Thursday, June 17, 2004

Fighting in the street 

Yesterday was youth day in South Africa. June 16th is the anniversary of the 1976 Soweto uprisings- the point at which the camel's back finally broke for black students. The straw was the proposal from the apartheid government to force Afrikaans as the required language in schools. This would mean that even those for whom Afrikaans was not even a second language (i.e. the vast majority of the black population) would be taught in this bastardised version of ancient Dutch – the language of the oppressor.

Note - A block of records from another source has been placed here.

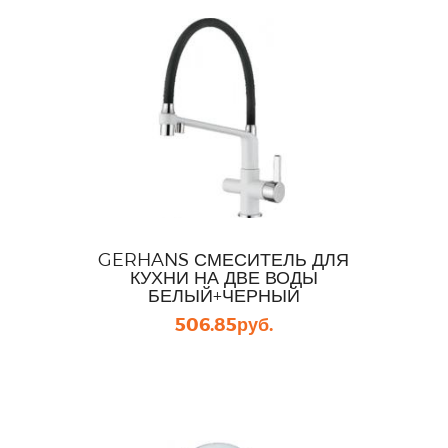
GERHANS СМЕСИТЕЛЬ ДЛЯ
КУХНИ НА ДВЕ ВОДЫ
БЕЛЫЙ+ЧЕРНЫЙ
506.85
руб.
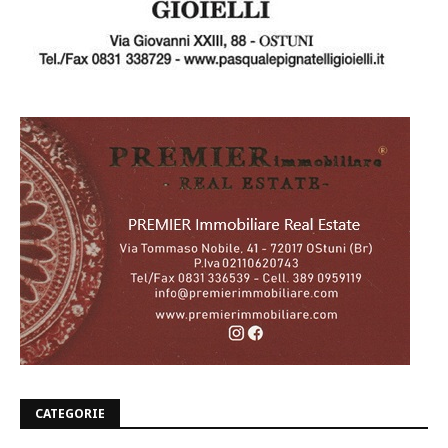
CATEGORIE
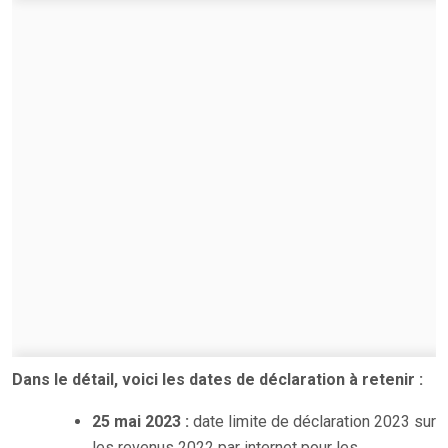
Dans le détail, voici les dates de déclaration à retenir :
25 mai 2023 :
date limite de déclaration 2023 sur
les revenus 2022 par internet pour les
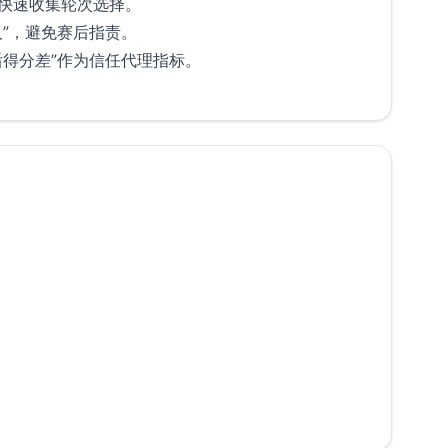
快速收集轮次选择。
人”，避免赛后指责。
后得分差”作为信任代理指标。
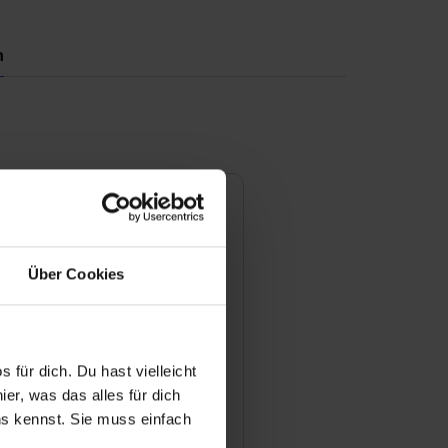
n
ngen
pfehlungsrate
100 %
Über Cookies
ewertung
 & Lernerfolg
 für dich. Du hast vielleicht
er, was das alles für dich
or & Atmosphäre
uns kennst. Sie muss einfach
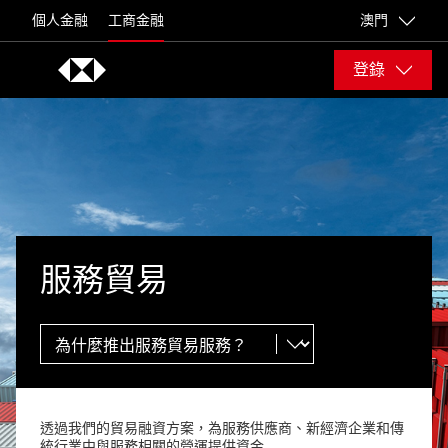
Skip to content
個人金融
工商金融
澳門
登錄
服務貿易
透過我們的貿易融資方案，為服務供應商、新經濟企業和傳
統行業中與服務相關的營運提供資金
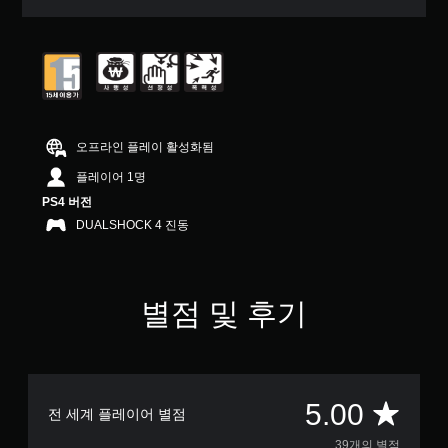
터
5
개
별
중
평
균
5
오프라인 플레이 활성화됨
개
별
플레이어 1명
PS4 버전
DUALSHOCK 4 진동
별점 및 후기
총
5.00
전 세계 플레이어 별점
39개의 별점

On June 16th 1976, students in Soweto staged a protest march to a police station that ended in a confrontation with the police. As tensions rose, the police opened fire, and their first victim was 13 year old schoolboy Hector Peterson. There is a famous photo of a young man - Mbuyisa Makhubo - carrying Peterson’s body. The victim’s sister is running next to them, her face locked in a scream of anguish. In style and impact, the picture is reminiscent of the Pulitzer prize winning photo of a young Vietnamese girl fleeing a Napalm – drenched village. She survived, and is now a US citizen. (Who says Americans don’t do irony?)

The picture of Hector Peterson became one of the defining images of apartheid, and is sometimes credited with bringing home some of the horrors of pre-democratic life in South Africa to a worldwide audience.

I remember the June of 1976. I was 6 years old, and loving the unusually long hot summer in the UK. The days were filled with swings and sun and the smell of cut grass. Sometimes I really feel like a foreigner in this country.